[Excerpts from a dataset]
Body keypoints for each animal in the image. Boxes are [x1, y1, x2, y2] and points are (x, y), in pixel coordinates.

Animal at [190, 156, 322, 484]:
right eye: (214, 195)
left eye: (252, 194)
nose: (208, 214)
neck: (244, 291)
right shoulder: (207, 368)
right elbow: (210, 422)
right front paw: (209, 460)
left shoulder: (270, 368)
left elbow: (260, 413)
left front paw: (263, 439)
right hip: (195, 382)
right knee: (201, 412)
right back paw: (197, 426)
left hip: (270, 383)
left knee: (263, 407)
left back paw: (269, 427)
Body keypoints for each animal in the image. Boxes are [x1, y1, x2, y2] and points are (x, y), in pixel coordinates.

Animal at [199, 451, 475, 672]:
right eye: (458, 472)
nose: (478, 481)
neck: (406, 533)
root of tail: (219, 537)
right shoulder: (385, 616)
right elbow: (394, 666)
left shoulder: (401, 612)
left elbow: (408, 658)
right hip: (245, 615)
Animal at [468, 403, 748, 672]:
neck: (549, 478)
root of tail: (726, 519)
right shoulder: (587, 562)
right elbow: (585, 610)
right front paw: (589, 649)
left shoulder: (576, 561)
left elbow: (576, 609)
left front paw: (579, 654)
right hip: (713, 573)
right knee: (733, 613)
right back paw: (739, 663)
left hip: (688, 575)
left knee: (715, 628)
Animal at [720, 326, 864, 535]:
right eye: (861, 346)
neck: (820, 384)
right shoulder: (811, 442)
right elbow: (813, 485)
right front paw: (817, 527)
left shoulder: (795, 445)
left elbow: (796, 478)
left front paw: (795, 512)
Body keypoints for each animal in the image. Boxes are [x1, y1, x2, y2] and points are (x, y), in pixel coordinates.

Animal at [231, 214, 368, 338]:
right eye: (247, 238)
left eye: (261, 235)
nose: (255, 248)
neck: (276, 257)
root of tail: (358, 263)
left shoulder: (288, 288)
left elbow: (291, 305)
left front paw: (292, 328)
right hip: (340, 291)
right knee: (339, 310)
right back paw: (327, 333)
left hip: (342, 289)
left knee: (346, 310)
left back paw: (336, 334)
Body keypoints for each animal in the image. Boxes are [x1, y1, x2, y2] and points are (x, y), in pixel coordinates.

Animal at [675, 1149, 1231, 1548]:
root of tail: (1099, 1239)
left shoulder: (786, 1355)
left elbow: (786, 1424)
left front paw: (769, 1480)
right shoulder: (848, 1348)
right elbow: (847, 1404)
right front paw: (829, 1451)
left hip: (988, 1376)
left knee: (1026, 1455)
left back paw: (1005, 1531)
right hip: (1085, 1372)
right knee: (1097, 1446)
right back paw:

▶ [Assignment]:
For the word "elbow", find all matching lines in the entries above and copy them out.

▶ [Answer to this task]:
right elbow: (210, 422)
left elbow: (260, 413)
right elbow: (394, 666)
left elbow: (408, 658)
right elbow: (585, 610)
left elbow: (576, 609)
right elbow: (813, 485)
left elbow: (796, 478)
left elbow: (291, 305)
left elbow: (786, 1424)
right elbow: (847, 1404)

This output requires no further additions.